The Dublin City Council unanimously adopted the Climate Action Plan for 2030 and Beyond (CAP 2030) last week, putting into motion the city's blueprint for a greener future with reduced local carbon emissions and ultimately achieving carbon neutrality by the next quarter century.
Dublin is "on track to meet our 2020 goals" for lower emissions, and meeting a state-mandated deadline this year, Shannan Young, environmental coordinator of Dublin environmental services division, told the Weekly.
"The actions in the updated Climate Action Plan were adopted to help us meet the 2030 goals and to get us on target to meeting the more aggressive carbon neutrality by 2045 goal," Young said.
The city is looking to lessen its greenhouse gas (GHG) pollution through nearly two dozen measures listed in the CAP 2030. Called its "keystone strategy," Dublin aims to provide 100% carbon-free electricity to every resident receiving electricity through East Bay Community Energy, and encourage the use of more renewable energy sources including wind, solar and hydropower.
Officials also hope to reach carbon neutrality by 2045, and emit only as much carbon dioxide into the atmosphere that can also be absorbed by carbon sinks like plants and soil.
Transportation is responsible for more than half of Dublin's GHG emissions (60%), so Young said, "We'll be working to facilitate electrification of vehicles and electrification of our power supply, shifting away over time from natural gas towards renewable power."

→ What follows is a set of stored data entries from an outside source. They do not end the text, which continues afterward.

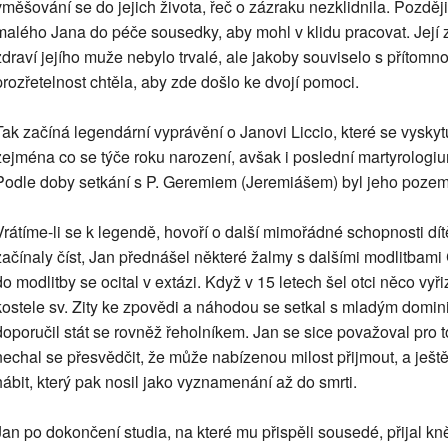
vměšování se do jejich života, řeč o zázraku nezklidnila. Pozděj
malého Jana do péče sousedky, aby mohl v klidu pracovat. Její zá
zdraví jejího muže nebylo trvalé, ale jakoby souviselo s přítomnos
prozřetelnost chtěla, aby zde došlo ke dvojí pomoci.
Tak začíná legendární vyprávění o Janovi Liccio, které se vysky
zejména co se týče roku narození, avšak i poslední martyrologi
Podle doby setkání s P. Geremiem (Jeremiášem) byl jeho pozemsk
Vrátíme-li se k legendě, hovoří o další mimořádné schopnosti dít
začínaly číst, Jan přednášel některé žalmy s dalšími modlitbami
do modlitby se ocital v extázi. Když v 15 letech šel otci něco vyř
kostele sv. Zity ke zpovědi a náhodou se setkal s mladým do
doporučil stát se rovněž řeholníkem. Jan se sice považoval pro 
nechal se přesvědčit, že může nabízenou milost přijmout, a ješt
hábit, který pak nosil jako vyznamenání až do smrti.
Jan po dokončení studia, na které mu přispěli sousedé, přijal 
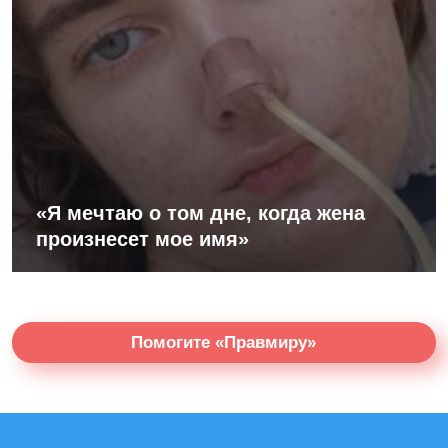
«Я мечтаю о том дне, когда жена
произнесет мое имя»
Помогите «Правмиру»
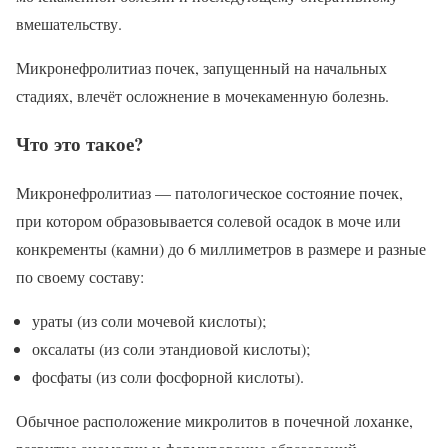
вмешательству.
Микронефролитиаз почек, запущенный на начальных
стадиях, влечёт осложнение в мочекаменную болезнь.
Что это такое?
Микронефролитиаз — патологическое состояние почек,
при котором образовывается солевой осадок в моче или
конкременты (камни) до 6 миллиметров в размере и разные
по своему составу:
ураты (из соли мочевой кислоты);
оксалаты (из соли этандиовой кислоты);
фосфаты (из соли фосфорной кислоты).
Обычное расположение микролитов в почечной лоханке,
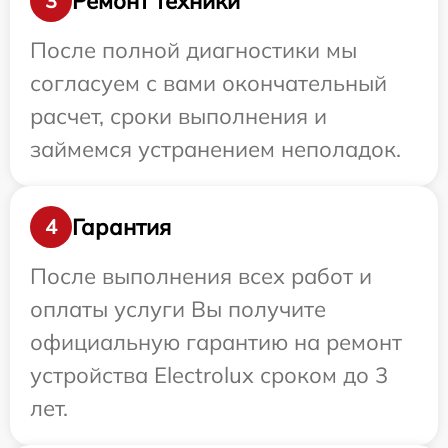
Ремонт техники
3
После полной диагностики мы
согласуем с вами окончательный
расчет, сроки выполнения и
займемся устранением неполадок.
Гарантия
4
После выполнения всех работ и
оплаты услуги Вы получите
официальную гарантию на ремонт
устройства Electrolux сроком до 3
лет.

Some steps have already been taken to cut back on Dublin's GHG output and encourage alternate modes of transportation. A partnership with the Livermore Amador Valley Transit Authority was formed to test shared autonomous vehicles between the eastern Dublin-Pleasanton BART Station and local jobs centers through a pilot program currently underway, and Young said staff hopes to see the city "rolling out shareables like bikes, scooters" at some point.

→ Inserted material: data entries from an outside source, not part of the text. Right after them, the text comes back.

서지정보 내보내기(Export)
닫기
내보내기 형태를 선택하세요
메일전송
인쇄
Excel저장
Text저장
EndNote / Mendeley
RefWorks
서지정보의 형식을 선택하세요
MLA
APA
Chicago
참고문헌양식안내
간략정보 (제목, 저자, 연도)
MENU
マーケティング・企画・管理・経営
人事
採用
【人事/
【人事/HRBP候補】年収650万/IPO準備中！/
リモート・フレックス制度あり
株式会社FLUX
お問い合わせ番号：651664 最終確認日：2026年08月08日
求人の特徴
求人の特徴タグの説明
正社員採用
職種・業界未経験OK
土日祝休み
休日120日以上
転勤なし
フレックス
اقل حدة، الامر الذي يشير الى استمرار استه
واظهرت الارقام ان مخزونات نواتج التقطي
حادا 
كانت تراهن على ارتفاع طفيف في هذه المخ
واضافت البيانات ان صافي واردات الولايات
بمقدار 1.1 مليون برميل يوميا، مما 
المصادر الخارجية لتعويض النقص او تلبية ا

"One of the big goals or ideas would be finding ways to facilitate transportation other than by single-occupancy vehicles," Young said. "If we still have gridlock, that's not adding quality of life ... even if it's an electric vehicle."
Conventional recycling programs will continue to have a part in the city's greener outlook, but Young said the issue of eliminating edible food waste from landfills -- where it releases methane, which is more potent but shorter lived than carbon dioxide -- is now getting more attention.

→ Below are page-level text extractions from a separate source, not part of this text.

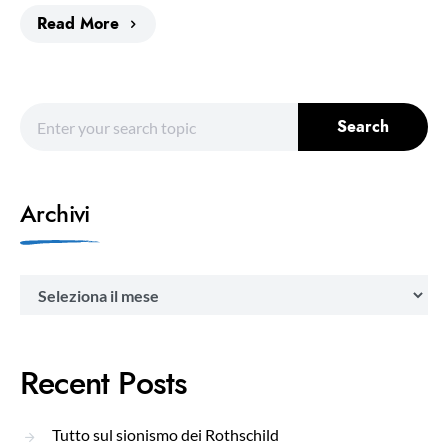
Read More
Search for:
Search
Archivi
Archivi
Recent Posts
Tutto sul sionismo dei Rothschild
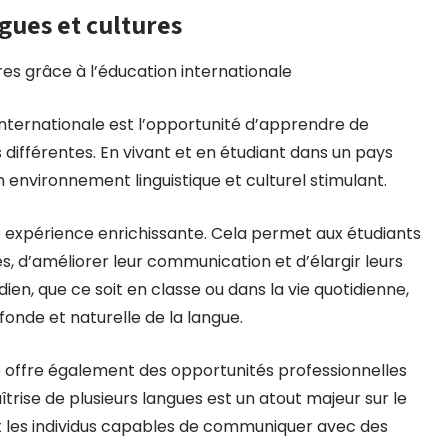
gues et cultures
res grâce à l’éducation internationale
internationale est l’opportunité d’apprendre de
 différentes. En vivant et en étudiant dans un pays
 environnement linguistique et culturel stimulant.
e expérience enrichissante. Cela permet aux étudiants
, d’améliorer leur communication et d’élargir leurs
ien, que ce soit en classe ou dans la vie quotidienne,
fonde et naturelle de la langue.
e offre également des opportunités professionnelles
trise de plusieurs langues est un atout majeur sur le
t les individus capables de communiquer avec des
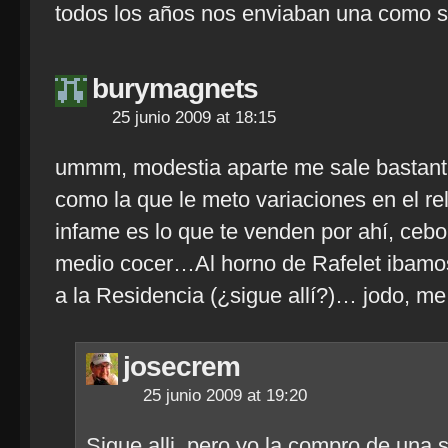
todos los años nos enviaban una como 
burymagnets
25 junio 2009 at 18:15
ummm, modestia aparte me sale bastante
como la que le meto variaciones en el re
infame es lo que te venden por ahí, cebo
medio cocer…Al horno de Rafelet ibamo
a la Residencia (¿sigue allí?)… jodo, m
josecrem
25 junio 2009 at 19:20
Sigue alli, pero yo la compro de una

"The idea is to divert as much edible food from the waste stream and redirecting it towards those in need or actually having the food consumed," Young said. "Here in the Bay Area, we have green waste, I think pretty much in every community. You put food waste into the green bin and that's composted, but it's really working to expand the adoption of those practices and prevent food waste."
Young continued, "Our focus would be more on the organic waste reduction and reduce the use of single use products like silverware, rather than focusing on recycling programs, though those will still play a role."
The city's emissions data for 2020 should be available by spring, according to Young.